Jerome Oberlton, the former chief information officer for the Baltimore City school system whose office renovation and credit card expenditures came under fire in the months before he left his post to work in the Dallas school district, is expected to face a federal indictment, according to the Dallas Morning News.

The Morning News reported this week that Oberlton resigned as chief of staff for the Dallas Independent School District, telling the district's Superintendent Mike Miles that he expected to face a federal indictment for activity he conducted when he worked for the Atlanta Public Schools.

The Morning News reported that the indictment is not expected to be related to Atlanta's widespread cheating scandal that led to the indictment of dozens of educators in the district, including its former superintendent.

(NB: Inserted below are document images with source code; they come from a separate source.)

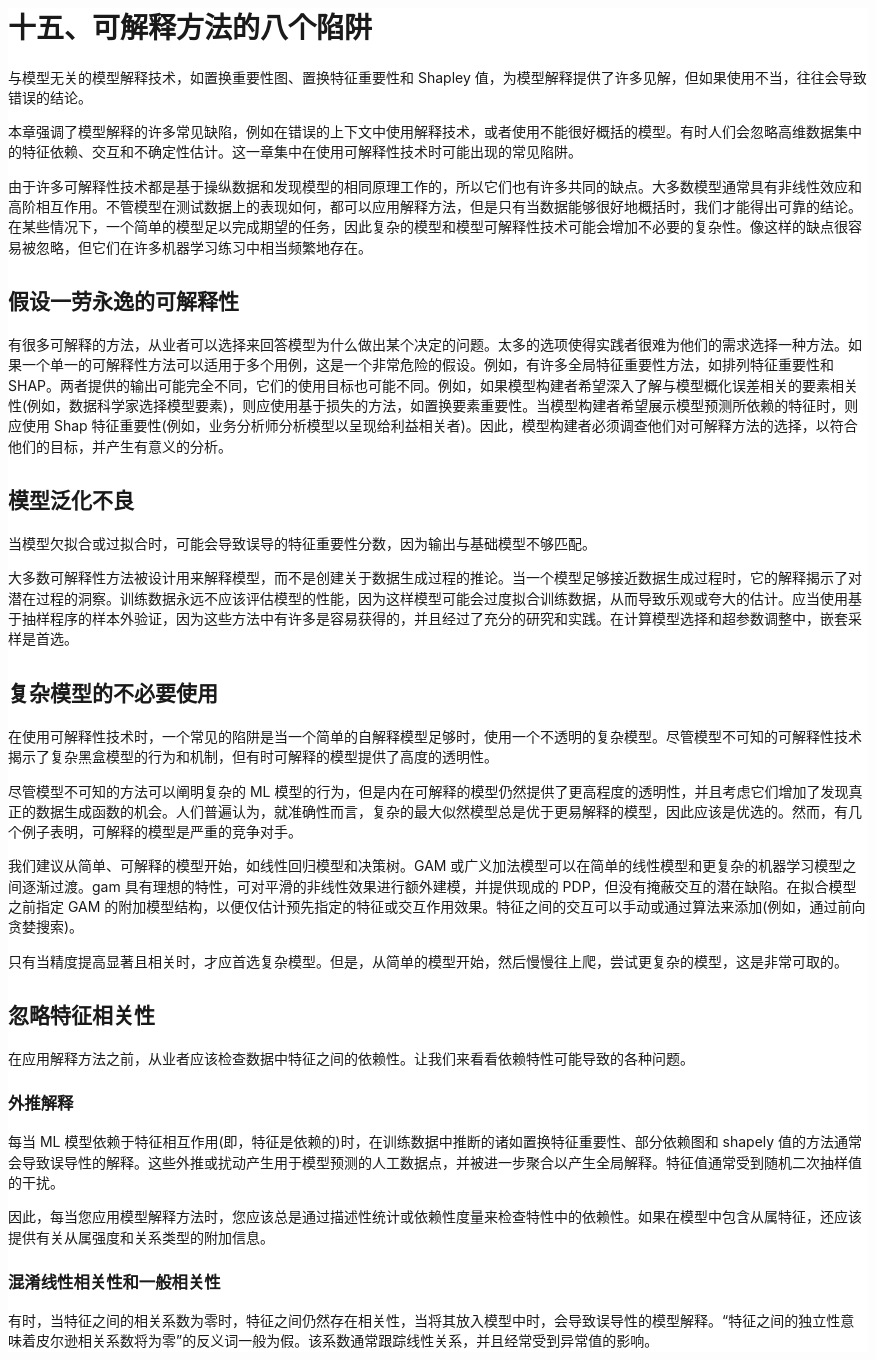 # 十五、可解释方法的八个陷阱

与模型无关的模型解释技术，如置换重要性图、置换特征重要性和 Shapley 值，为模型解释提供了许多见解，但如果使用不当，往往会导致错误的结论。

本章强调了模型解释的许多常见缺陷，例如在错误的上下文中使用解释技术，或者使用不能很好概括的模型。有时人们会忽略高维数据集中的特征依赖、交互和不确定性估计。这一章集中在使用可解释性技术时可能出现的常见陷阱。

由于许多可解释性技术都是基于操纵数据和发现模型的相同原理工作的，所以它们也有许多共同的缺点。大多数模型通常具有非线性效应和高阶相互作用。不管模型在测试数据上的表现如何，都可以应用解释方法，但是只有当数据能够很好地概括时，我们才能得出可靠的结论。在某些情况下，一个简单的模型足以完成期望的任务，因此复杂的模型和模型可解释性技术可能会增加不必要的复杂性。像这样的缺点很容易被忽略，但它们在许多机器学习练习中相当频繁地存在。

## 假设一劳永逸的可解释性

有很多可解释的方法，从业者可以选择来回答模型为什么做出某个决定的问题。太多的选项使得实践者很难为他们的需求选择一种方法。如果一个单一的可解释性方法可以适用于多个用例，这是一个非常危险的假设。例如，有许多全局特征重要性方法，如排列特征重要性和 SHAP。两者提供的输出可能完全不同，它们的使用目标也可能不同。例如，如果模型构建者希望深入了解与模型概化误差相关的要素相关性(例如，数据科学家选择模型要素)，则应使用基于损失的方法，如置换要素重要性。当模型构建者希望展示模型预测所依赖的特征时，则应使用 Shap 特征重要性(例如，业务分析师分析模型以呈现给利益相关者)。因此，模型构建者必须调查他们对可解释方法的选择，以符合他们的目标，并产生有意义的分析。

## 模型泛化不良

当模型欠拟合或过拟合时，可能会导致误导的特征重要性分数，因为输出与基础模型不够匹配。

大多数可解释性方法被设计用来解释模型，而不是创建关于数据生成过程的推论。当一个模型足够接近数据生成过程时，它的解释揭示了对潜在过程的洞察。训练数据永远不应该评估模型的性能，因为这样模型可能会过度拟合训练数据，从而导致乐观或夸大的估计。应当使用基于抽样程序的样本外验证，因为这些方法中有许多是容易获得的，并且经过了充分的研究和实践。在计算模型选择和超参数调整中，嵌套采样是首选。

## 复杂模型的不必要使用

在使用可解释性技术时，一个常见的陷阱是当一个简单的自解释模型足够时，使用一个不透明的复杂模型。尽管模型不可知的可解释性技术揭示了复杂黑盒模型的行为和机制，但有时可解释的模型提供了高度的透明性。

尽管模型不可知的方法可以阐明复杂的 ML 模型的行为，但是内在可解释的模型仍然提供了更高程度的透明性，并且考虑它们增加了发现真正的数据生成函数的机会。人们普遍认为，就准确性而言，复杂的最大似然模型总是优于更易解释的模型，因此应该是优选的。然而，有几个例子表明，可解释的模型是严重的竞争对手。

我们建议从简单、可解释的模型开始，如线性回归模型和决策树。GAM 或广义加法模型可以在简单的线性模型和更复杂的机器学习模型之间逐渐过渡。gam 具有理想的特性，可对平滑的非线性效果进行额外建模，并提供现成的 PDP，但没有掩蔽交互的潜在缺陷。在拟合模型之前指定 GAM 的附加模型结构，以便仅估计预先指定的特征或交互作用效果。特征之间的交互可以手动或通过算法来添加(例如，通过前向贪婪搜索)。

只有当精度提高显著且相关时，才应首选复杂模型。但是，从简单的模型开始，然后慢慢往上爬，尝试更复杂的模型，这是非常可取的。

## 忽略特征相关性

在应用解释方法之前，从业者应该检查数据中特征之间的依赖性。让我们来看看依赖特性可能导致的各种问题。

### 外推解释

每当 ML 模型依赖于特征相互作用(即，特征是依赖的)时，在训练数据中推断的诸如置换特征重要性、部分依赖图和 shapely 值的方法通常会导致误导性的解释。这些外推或扰动产生用于模型预测的人工数据点，并被进一步聚合以产生全局解释。特征值通常受到随机二次抽样值的干扰。

因此，每当您应用模型解释方法时，您应该总是通过描述性统计或依赖性度量来检查特性中的依赖性。如果在模型中包含从属特征，还应该提供有关从属强度和关系类型的附加信息。

### 混淆线性相关性和一般相关性

有时，当特征之间的相关系数为零时，特征之间仍然存在相关性，当将其放入模型中时，会导致误导性的模型解释。“特征之间的独立性意味着皮尔逊相关系数将为零”的反义词一般为假。该系数通常跟踪线性关系，并且经常受到异常值的影响。
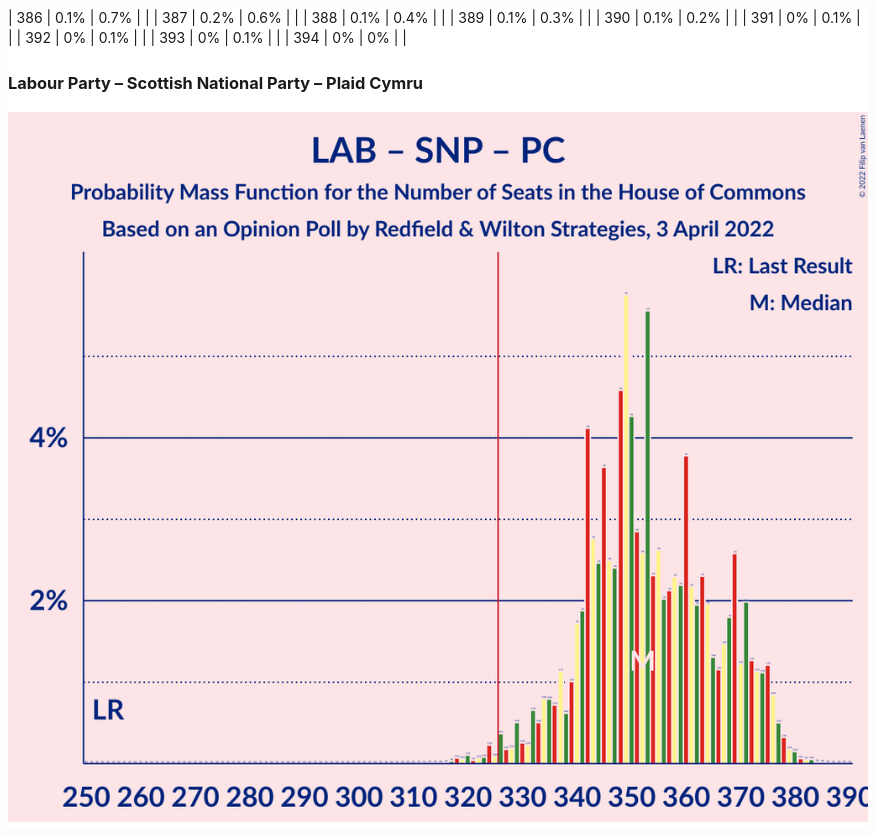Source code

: | 386 | 0.1% | 0.7% |  |
| 387 | 0.2% | 0.6% |  |
| 388 | 0.1% | 0.4% |  |
| 389 | 0.1% | 0.3% |  |
| 390 | 0.1% | 0.2% |  |
| 391 | 0% | 0.1% |  |
| 392 | 0% | 0.1% |  |
| 393 | 0% | 0.1% |  |
| 394 | 0% | 0% |  |

### Labour Party – Scottish National Party – Plaid Cymru

![Graph with seats probability mass function not yet produced](2022-04-03-RedfieldWiltonStrategies-coalitions-seats-pmf-lab–snp–pc.png "Seats Probability Mass Function")
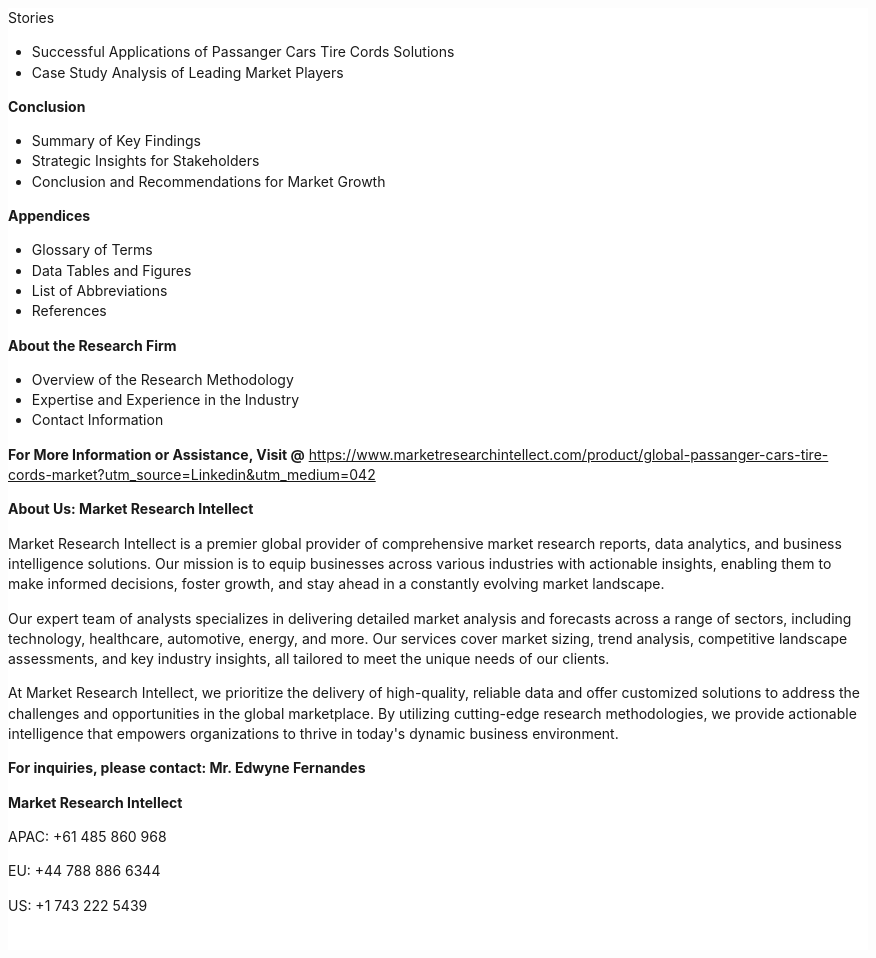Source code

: Stories</strong></p><ul><li>Successful Applications of Passanger Cars Tire Cords Solutions</li><li>Case Study Analysis of Leading Market Players</li></ul><p><strong>Conclusion</strong></p><ul><li>Summary of Key Findings</li><li>Strategic Insights for Stakeholders</li><li>Conclusion and Recommendations for Market Growth</li></ul><p><strong>Appendices</strong></p><ul><li>Glossary of Terms</li><li>Data Tables and Figures</li><li>List of Abbreviations</li><li>References</li></ul><p><strong>About the Research Firm</strong></p><ul><li>Overview of the Research Methodology</li><li>Expertise and Experience in the Industry</li><li>Contact Information</li></ul></div><div class="article-main__content" data-test-id="publishing-text-block"><p><span class="font-[700]"><strong>For More Information or Assistance, Visit @</strong>&nbsp;<a href="https://www.marketresearchintellect.com/product/global-passanger-cars-tire-cords-market?utm_source=Linkedin&utm_medium=042">https://www.marketresearchintellect.com/product/global-passanger-cars-tire-cords-market?utm_source=Linkedin&utm_medium=042</a></span></p><p><strong>About Us: Market Research Intellect</strong></p><p>Market Research Intellect is a premier global provider of comprehensive market research reports, data analytics, and business intelligence solutions. Our mission is to equip businesses across various industries with actionable insights, enabling them to make informed decisions, foster growth, and stay ahead in a constantly evolving market landscape.</p><p>Our expert team of analysts specializes in delivering detailed market analysis and forecasts across a range of sectors, including technology, healthcare, automotive, energy, and more. Our services cover market sizing, trend analysis, competitive landscape assessments, and key industry insights, all tailored to meet the unique needs of our clients.</p><p>At Market Research Intellect, we prioritize the delivery of high-quality, reliable data and offer customized solutions to address the challenges and opportunities in the global marketplace. By utilizing cutting-edge research methodologies, we provide actionable intelligence that empowers organizations to thrive in today's dynamic business environment.</p><p><strong>For inquiries, please contact: Mr. Edwyne Fernandes</strong></p><p><strong>Market Research Intellect</strong></p><p>APAC: +61 485 860 968</p><p>EU: +44 788 886 6344</p><p>US: +1 743 222 5439</p></div><div class="article-main__content" data-test-id="publishing-text-block">&nbsp;</div>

Oberlton came to Baltimore from the private sector in March 2011, and his introduction to the district included high praise for his career in information technology, as a consultant in large, urban school systems and heading up the IT department in the Atlanta school system.  

Of his work in Atlanta, the city school system said: "As chief information technology officer for Atlanta Public Schools, Mr. Oberlton adapted the district's 109 schools to make the most of 21st century technology while transforming the IT department into a customer-centric, process-oriented solution center focused on improving overall district productivity and cutting district costs."

He left Baltimore in January to head to Dallas.

In a statement to the Dallas Morning News, Miles (Dallas Superintendent) said:

"I was profoundly shocked and disappointed when I was told of the allegations. When I learned of the seriousness of this issue yesterday, I immediately requested Mr. Oberlton's resignation. I was shocked because the district conducted a thorough background and credit check including interviews with his most recent employer. My disappointment is accompanied by anger because Jerome did not inform us about his involvement in this investigation until yesterday."

In his nearly two year stint in Baltimore, Oberlton came under fire after two Baltimore Sun investigations found questionable spending in his office.

The first was $250,000 used to outfit Oberlton's executive suite, at the same time the district was lobbying lawmakers for billions of dollars to fix the system's crumbling school buildings. City schools officials called the renovation, "a bad judgment call."

Months later, amid a Sun investigation into the district's credit card spending, the school district forced Oberlton to cut a $5,000 personal check to pay back credit card expenditures incurred by his office, that included trips to retail stores such as Bath & Body Works, Ross and Walmart to buy snacks and refreshments, and gifts and decorations for holiday banquets, birthdays and baby shower celebrations. Other charges that came under fire included a $7,300 retreat, a $500 dinner at the Inner Harbor's Fogo de Chao, and a $500 quarterly meeting for staff at Paradise Indian Cuisine.

Shortly after he began his stint in Dallas, Oberlton addressed the Baltimore controversies in the Dallas Morning News. Of the renovations, Oberlton said: "From a timing perspective, it was an error in judgment. A huge lesson learned for me.”